Politik/Ausland

Älteste Pariserin liest Kurier

Ilse Weiszfeld ist nicht nur die älteste Pariserin, sondern vermutlich auch die älteste KURIER-Leserin. Wie der KURIER berichtete, feierte Ilse, die in Wien aufwuchs, soeben ihren 112. Geburtstag in einem Pariser Seniorenheim. Ihre Tochter, Monique, auch schon 80, brachte ihr jetzt den KURIER.

"Meine Mutter schaute sich den Artikel stundenlang an", berichtet Monique, die sich mit ihrer Mutter immer noch auf Wienerisch unterhält: "Aber dass ihre Lebensgeschichte in der Zeitung stand, schien sie gar nicht so zu beeindrucken. Ihr Augenmerk galt den alten Familienfotos, die der KURIER veröffentlicht hatte."

So löste das Foto ihrer Hochzeit mit ihrem Mann, Fritz, im Wiener jüdischen Tempel 1928, uralte Erinnerungen aus: "Das war ein sehr schönes Blumen-Arrangement", sagte Ilse. Zu einem Foto mit ihrer Schwester meinte sie: "Wir haben uns ähnlich geschaut" und "Das ist ja das Kleid mit den Fransen". Das KURIER-Titelblatt mit einem Foto von ihr und einem vom Eiffelturm entlockte ihr die Frage: "Wieso haben die den Eiffelturm neben mich gestellt?"

Ilse und Fritz Weiszfeld waren 1932 nach Paris ausgewandert. Das jüdische Paar konnte engste Verwandte, noch rechtzeitig vor dem "Anschluss", nach Paris nachholen. Auch die Besetzung Frankreichs konnte die Familie versteckt bei Lyon und in den Alpen überleben.

Schon vor dem Krieg hatten Ilse und Fritz in Paris eine Textil-Werkstatt gegründet, die mit einer Wiener Stickerei-Technik, die in Frankreich noch nicht geläufig war, Erfolg hatte. Nach dem Krieg machte ihr Pariser Betrieb Furore dank der Geschicklichkeit von Fritz Weiszfeld, der die Maschinen auf neue Produktionsmethoden einzustellen verstand.
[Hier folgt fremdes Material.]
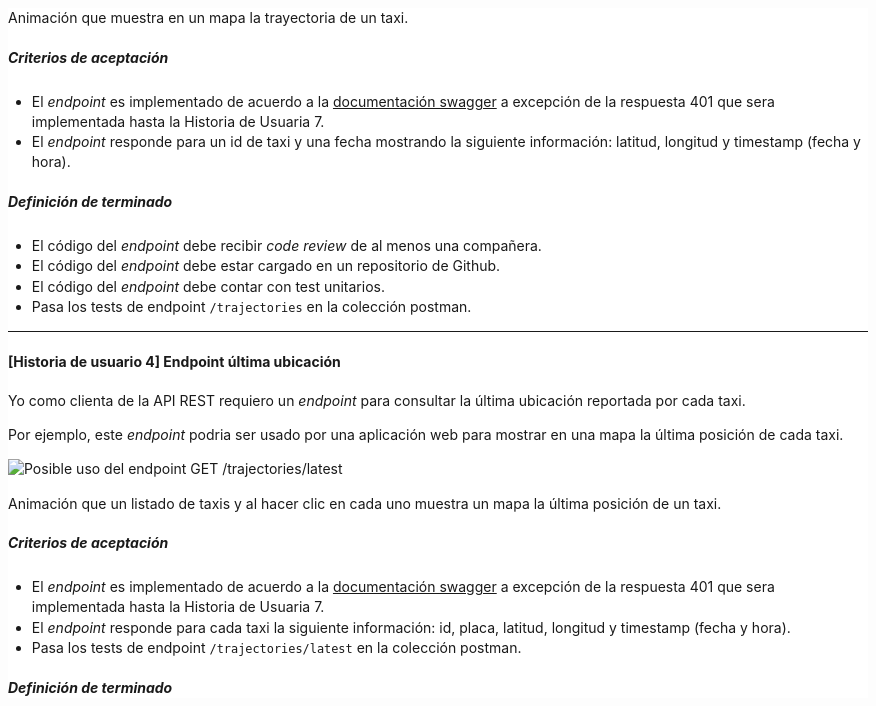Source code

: <p id="get-trajectories-ui-control">
Animación que muestra en un mapa la trayectoria de un taxi.
</p>

##### Criterios de aceptación

* El _endpoint_ es implementado de acuerdo a la
  [documentación swagger](https://app.swaggerhub.com/apis-docs/ssinuco/FleetManagementAPI/2.0.0#/trajectories/getTrajectories)
  a excepción de la respuesta 401 que sera implementada
  hasta la Historia de Usuaria 7.
* El _endpoint_ responde para un id de taxi y una fecha mostrando
  la siguiente información: latitud, longitud y timestamp (fecha y hora).

##### Definición de terminado

* El código del _endpoint_ debe recibir _code review_ de al
menos una compañera.
* El código del _endpoint_ debe estar cargado en un repositorio de Github.
* El código del _endpoint_ debe contar con test unitarios.
* Pasa los tests de endpoint `/trajectories` en la colección postman.

***

#### [Historia de usuario 4] Endpoint última ubicación

Yo como clienta de la API REST requiero un _endpoint_ para
consultar la última ubicación reportada por cada taxi.

Por ejemplo, este _endpoint_ podria ser usado por una aplicación
web para mostrar en una mapa la última posición de cada taxi.

<img
src="https://github.com/Laboratoria/curriculum/assets/16993732/a6bd8631-244d-4d9b-a297-2519d9313855"
alt="Posible uso del endpoint GET /trajectories/latest"
aria-describedby="get-latest-trajectories-ui-control" />

<p id="get-latest-trajectories-ui-control">
Animación que un listado de taxis y al hacer clic en cada uno
muestra un mapa la última posición de un taxi.
</p>

##### Criterios de aceptación

* El _endpoint_ es implementado de acuerdo a la
  [documentación swagger](https://app.swaggerhub.com/apis-docs/ssinuco/FleetManagementAPI/2.0.0#/trajectories/getLatestTrajectories)
  a excepción de la respuesta 401 que sera implementada
  hasta la Historia de Usuaria 7.
* El _endpoint_ responde para cada taxi la siguiente información:
id, placa, latitud, longitud y timestamp (fecha y hora).
* Pasa los tests de endpoint `/trajectories/latest` en la colección postman.

##### Definición de terminado
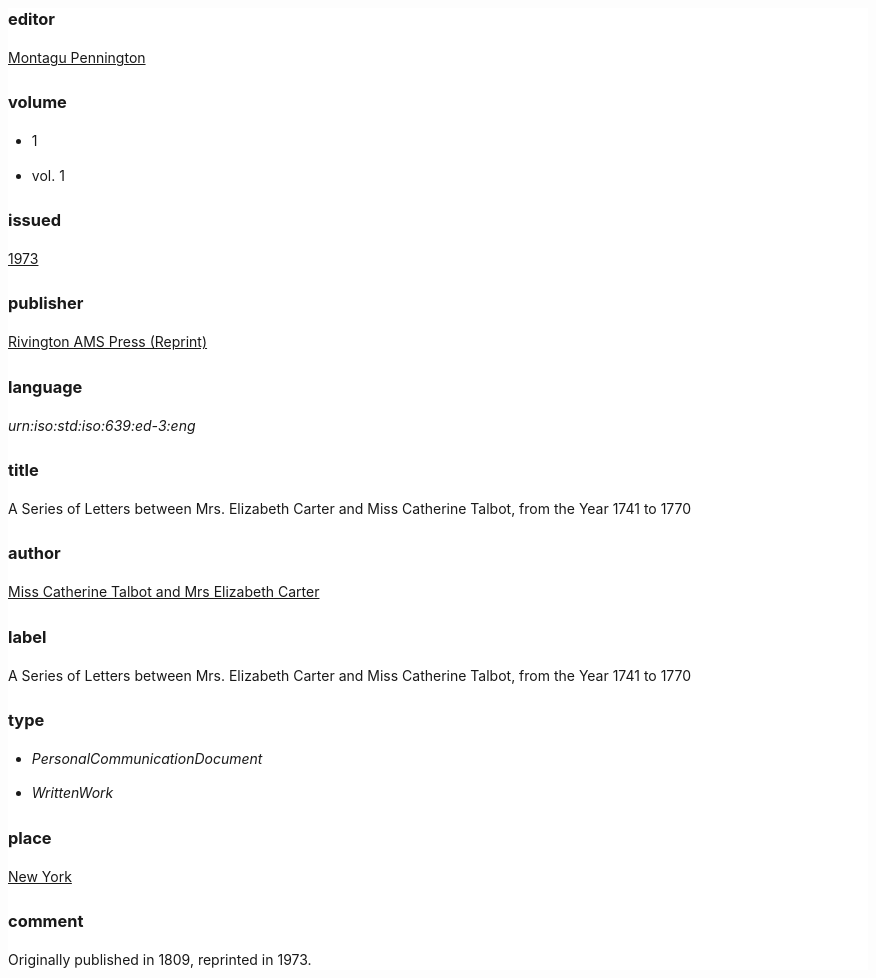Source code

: ### editor


[Montagu Pennington](#Montagu-Pennington)

### volume

 - 1

 - vol. 1

### issued


[1973](#1973)

### publisher


[Rivington AMS Press (Reprint)](#Rivington-AMS-Press-(Reprint))

### language


*urn:iso:std:iso:639:ed-3:eng*

### title


A Series of Letters between Mrs. Elizabeth Carter and Miss Catherine Talbot, from the Year 1741 to 1770

### author


[Miss Catherine Talbot and Mrs Elizabeth Carter](#Miss-Catherine-Talbot-and-Mrs-Elizabeth-Carter)

### label


A Series of Letters between Mrs. Elizabeth Carter and Miss Catherine Talbot, from the Year 1741 to 1770

### type

 - *PersonalCommunicationDocument*

 - *WrittenWork*

### place


[New York](#New-York)

### comment


Originally published in 1809, reprinted in 1973.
Bei den Eltern von Ilse – ihre Mutter hatte in Wien einen Stand am Naschmarkt betrieben, der Vater einen Spirituosenverkauf für Kutscher in Schönbrunn – gab es noch nach dem Krieg in Paris Abende mit Wiener Liedern. Von ihren Kindern, Enkeln, Urenkeln und Pflegerinnen im Seniorenheim wird Ilse "Mutti" genannt. Als Folge des Berichts im KURIER trat die österreichische Botschaft in Paris mit der Familie in Kontakt.